Vascular cognitive impairment and dementia (VCID), a type of cognitive disorder mainly induced by
cerebrovascular pathology and dysfunction, is widely recognized as the second most common cause of
dementia after Alzheimer’s disease, and results in tremendous economic and social burdens on our society.
Despite recent progress in VCID research, our understanding of cerebrovascular contributions to the
pathogenesis of VCID is still limited, and the effective therapeutic approaches for VCID are unavailable.
Long non-coding RNAs (lncRNAs) function as a novel class of noncoding RNAs that modulate gene or
protein expression. Cumulative studies have documented that lncRNAs are involved in many important
biological processes as well as implicated in regulating the pathogenesis of cerebrovascular diseases.
However, the functional significance and molecular mechanisms of lncRNA molecules in regulating
cerebrovascular pathogenesis and the progression of cognitive decline are totally unknown in VCID.
In our recent preliminary studies, we have shown that the expression of a lncRNA, metastasis associated
lung adenocarcinoma transcript 1 (Malat1), is significantly increased in mouse cerebral vasculature after
chronic cerebral hypoperfusion (CCH)-induced VCID. Of note, genetic deletion of Malat1 displayed increased
cognitive impairment, white matter injury, and neuronal loss in the experimental VCID mouse model, whereas
EC-selective Malat1 transgenic overexpression resulted in reduced cognitive impairment. Mechanistically, we
have documented that Malat1 genetic deficiency increased BBB permeability in mice after VCID. Moreover,
loss-of-Malat1 function by LNA-GapmeR significantly increased proinflammatory cytokines (MCP-1, E-selectin)
and reduced the expression of VE-cadherin and ZO-1 in primary brain microvascular endothelial cells (BMECs)
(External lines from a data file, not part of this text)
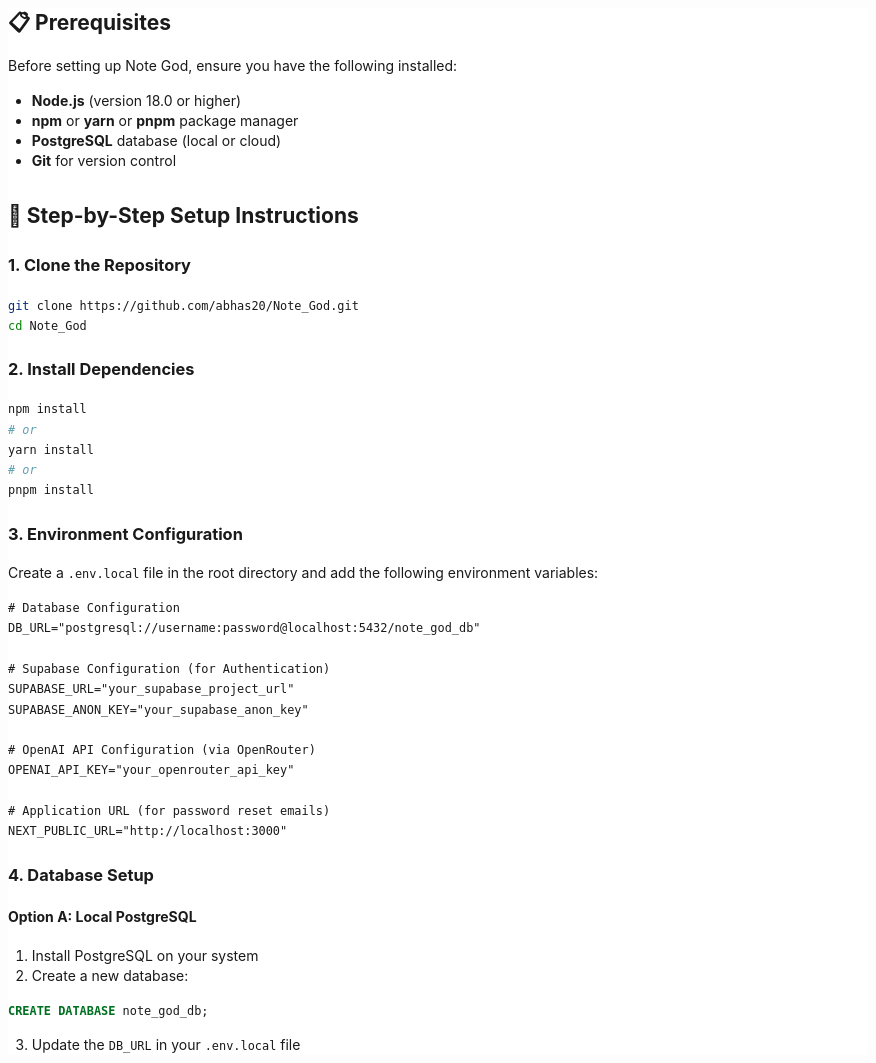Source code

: ## 📋 Prerequisites

Before setting up Note God, ensure you have the following installed:

- **Node.js** (version 18.0 or higher)
- **npm** or **yarn** or **pnpm** package manager
- **PostgreSQL** database (local or cloud)
- **Git** for version control

## 🔧 Step-by-Step Setup Instructions

### 1. Clone the Repository

```bash
git clone https://github.com/abhas20/Note_God.git
cd Note_God
```

### 2. Install Dependencies

```bash
npm install
# or
yarn install
# or
pnpm install
```

### 3. Environment Configuration

Create a `.env.local` file in the root directory and add the following environment variables:

```env
# Database Configuration
DB_URL="postgresql://username:password@localhost:5432/note_god_db"

# Supabase Configuration (for Authentication)
SUPABASE_URL="your_supabase_project_url"
SUPABASE_ANON_KEY="your_supabase_anon_key"

# OpenAI API Configuration (via OpenRouter)
OPENAI_API_KEY="your_openrouter_api_key"

# Application URL (for password reset emails)
NEXT_PUBLIC_URL="http://localhost:3000"
```

### 4. Database Setup

#### Option A: Local PostgreSQL
1. Install PostgreSQL on your system
2. Create a new database:
```sql
CREATE DATABASE note_god_db;
```
3. Update the `DB_URL` in your `.env.local` file
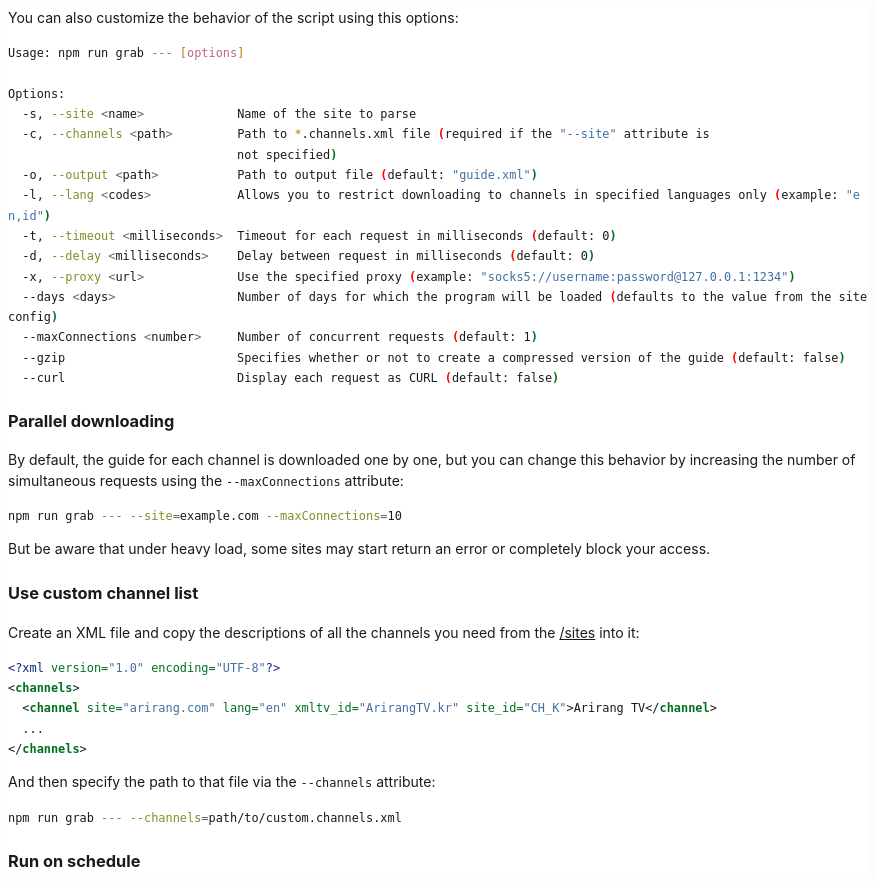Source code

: You can also customize the behavior of the script using this options:

```sh
Usage: npm run grab --- [options]

Options:
  -s, --site <name>             Name of the site to parse
  -c, --channels <path>         Path to *.channels.xml file (required if the "--site" attribute is
                                not specified)
  -o, --output <path>           Path to output file (default: "guide.xml")
  -l, --lang <codes>            Allows you to restrict downloading to channels in specified languages only (example: "en,id")
  -t, --timeout <milliseconds>  Timeout for each request in milliseconds (default: 0)
  -d, --delay <milliseconds>    Delay between request in milliseconds (default: 0)
  -x, --proxy <url>             Use the specified proxy (example: "socks5://username:password@127.0.0.1:1234")
  --days <days>                 Number of days for which the program will be loaded (defaults to the value from the site config)
  --maxConnections <number>     Number of concurrent requests (default: 1)
  --gzip                        Specifies whether or not to create a compressed version of the guide (default: false)
  --curl                        Display each request as CURL (default: false)
```

### Parallel downloading

By default, the guide for each channel is downloaded one by one, but you can change this behavior by increasing the number of simultaneous requests using the `--maxConnections` attribute:

```sh
npm run grab --- --site=example.com --maxConnections=10
```

But be aware that under heavy load, some sites may start return an error or completely block your access.

### Use custom channel list

Create an XML file and copy the descriptions of all the channels you need from the [/sites](sites) into it:

```xml
<?xml version="1.0" encoding="UTF-8"?>
<channels>
  <channel site="arirang.com" lang="en" xmltv_id="ArirangTV.kr" site_id="CH_K">Arirang TV</channel>
  ...
</channels>
```

And then specify the path to that file via the `--channels` attribute:

```sh
npm run grab --- --channels=path/to/custom.channels.xml
```

### Run on schedule

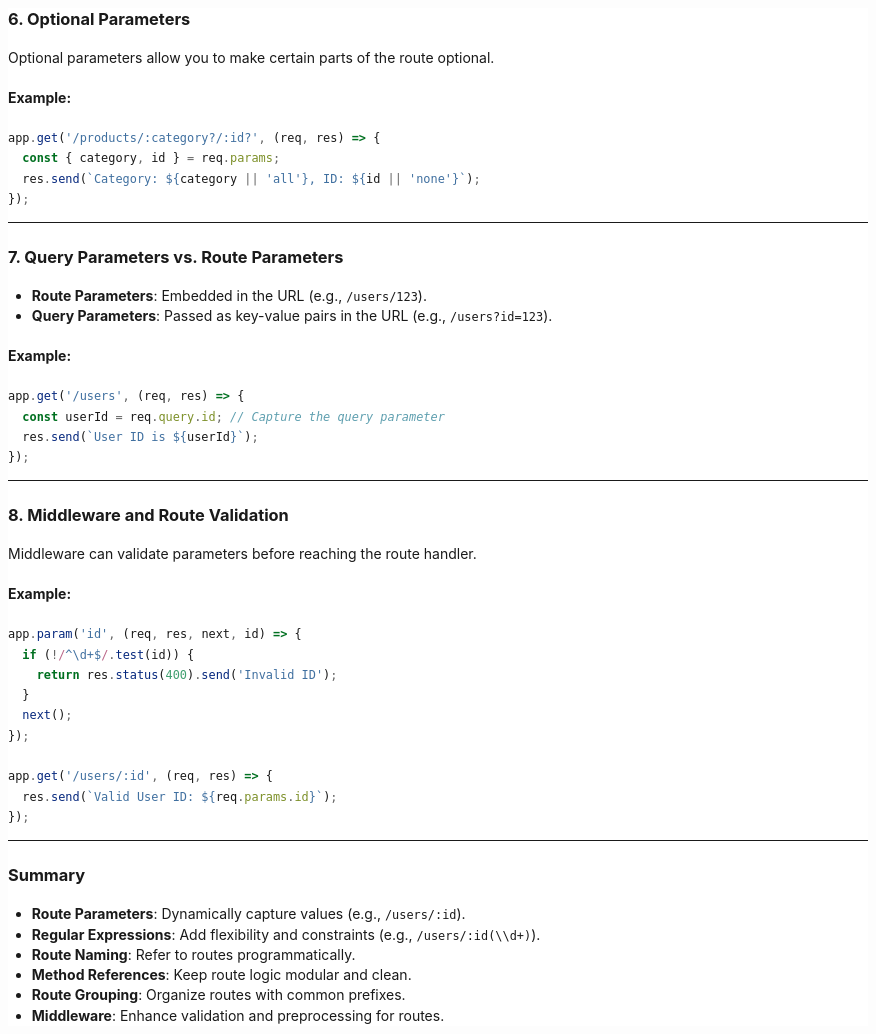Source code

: 
### 6. **Optional Parameters**
Optional parameters allow you to make certain parts of the route optional.

#### Example:
```javascript
app.get('/products/:category?/:id?', (req, res) => {
  const { category, id } = req.params;
  res.send(`Category: ${category || 'all'}, ID: ${id || 'none'}`);
});
```

---

### 7. **Query Parameters vs. Route Parameters**
- **Route Parameters**: Embedded in the URL (e.g., `/users/123`).
- **Query Parameters**: Passed as key-value pairs in the URL (e.g., `/users?id=123`).

#### Example:
```javascript
app.get('/users', (req, res) => {
  const userId = req.query.id; // Capture the query parameter
  res.send(`User ID is ${userId}`);
});
```

---

### 8. **Middleware and Route Validation**
Middleware can validate parameters before reaching the route handler.

#### Example:
```javascript
app.param('id', (req, res, next, id) => {
  if (!/^\d+$/.test(id)) {
    return res.status(400).send('Invalid ID');
  }
  next();
});

app.get('/users/:id', (req, res) => {
  res.send(`Valid User ID: ${req.params.id}`);
});
```

---

### Summary
- **Route Parameters**: Dynamically capture values (e.g., `/users/:id`).
- **Regular Expressions**: Add flexibility and constraints (e.g., `/users/:id(\\d+)`).
- **Route Naming**: Refer to routes programmatically.
- **Method References**: Keep route logic modular and clean.
- **Route Grouping**: Organize routes with common prefixes.
- **Middleware**: Enhance validation and preprocessing for routes.
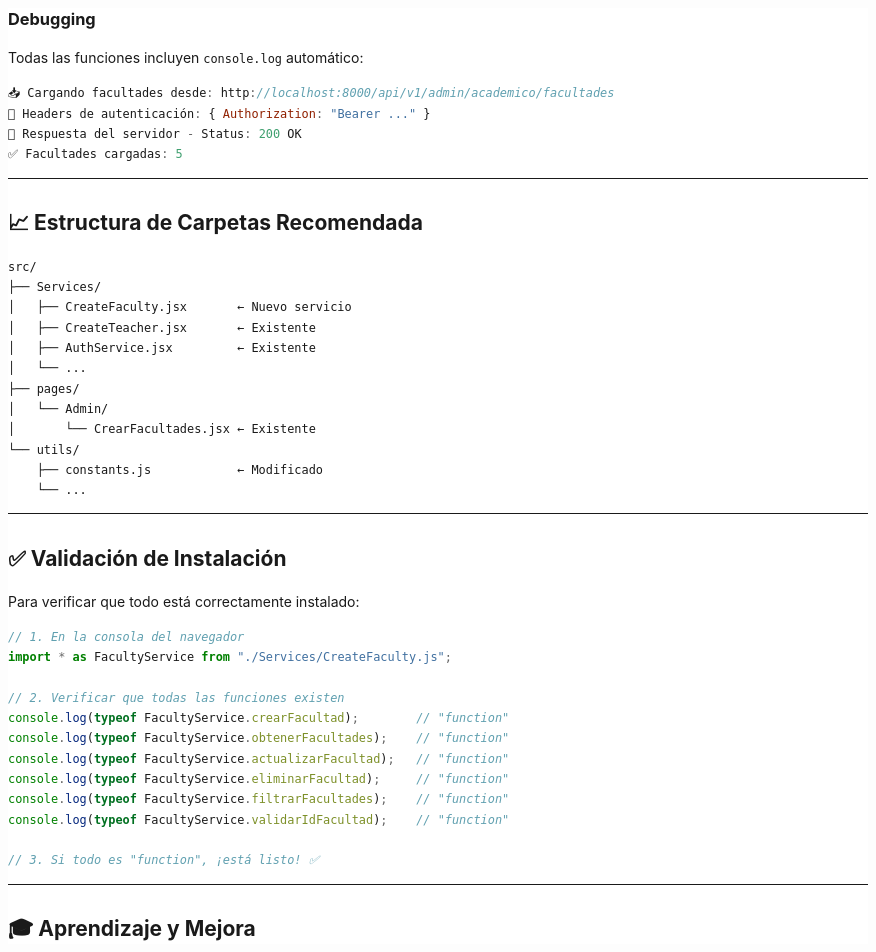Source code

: ### Debugging

Todas las funciones incluyen `console.log` automático:
```javascript
📥 Cargando facultades desde: http://localhost:8000/api/v1/admin/academico/facultades
🔑 Headers de autenticación: { Authorization: "Bearer ..." }
📡 Respuesta del servidor - Status: 200 OK
✅ Facultades cargadas: 5
```

---

## 📈 Estructura de Carpetas Recomendada

```
src/
├── Services/
│   ├── CreateFaculty.jsx       ← Nuevo servicio
│   ├── CreateTeacher.jsx       ← Existente
│   ├── AuthService.jsx         ← Existente
│   └── ...
├── pages/
│   └── Admin/
│       └── CrearFacultades.jsx ← Existente
└── utils/
    ├── constants.js            ← Modificado
    └── ...
```

---

## ✅ Validación de Instalación

Para verificar que todo está correctamente instalado:

```javascript
// 1. En la consola del navegador
import * as FacultyService from "./Services/CreateFaculty.js";

// 2. Verificar que todas las funciones existen
console.log(typeof FacultyService.crearFacultad);        // "function"
console.log(typeof FacultyService.obtenerFacultades);    // "function"
console.log(typeof FacultyService.actualizarFacultad);   // "function"
console.log(typeof FacultyService.eliminarFacultad);     // "function"
console.log(typeof FacultyService.filtrarFacultades);    // "function"
console.log(typeof FacultyService.validarIdFacultad);    // "function"

// 3. Si todo es "function", ¡está listo! ✅
```

---

## 🎓 Aprendizaje y Mejora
after oxygen-glucose deprivation (OGD). These findings have provided the basis for our Central Hypothesis
that vascular Malat1 ameliorates white and grey matter injury and inhibits long-term cognitive decline
in CCH-induced VCID through maintaining BBB integrity and reducing endothelial inflammation to
improve the brain microenvironment. Three specific aims will be performed in this proposal. Aim 1: Define
the role of vascular Malat1 in long-term cognitive disorders, brain white matter injury, and neuronal loss in
experimental VCID; Aim 2: Elucidate the mechanisms of vascular Malat1-mediated brain protection in VCID;
Aim 3: Explore systematic delivery of the Malat1 activator polydatin as a potential therapy in VCID. Elucidating
Malat1 cerebrovascular protection will enable us to discover the vascular contribution to brain white and grey
matter injury and dementia, and lead us to develop novel and effective lncRNA-based treatment against VCID.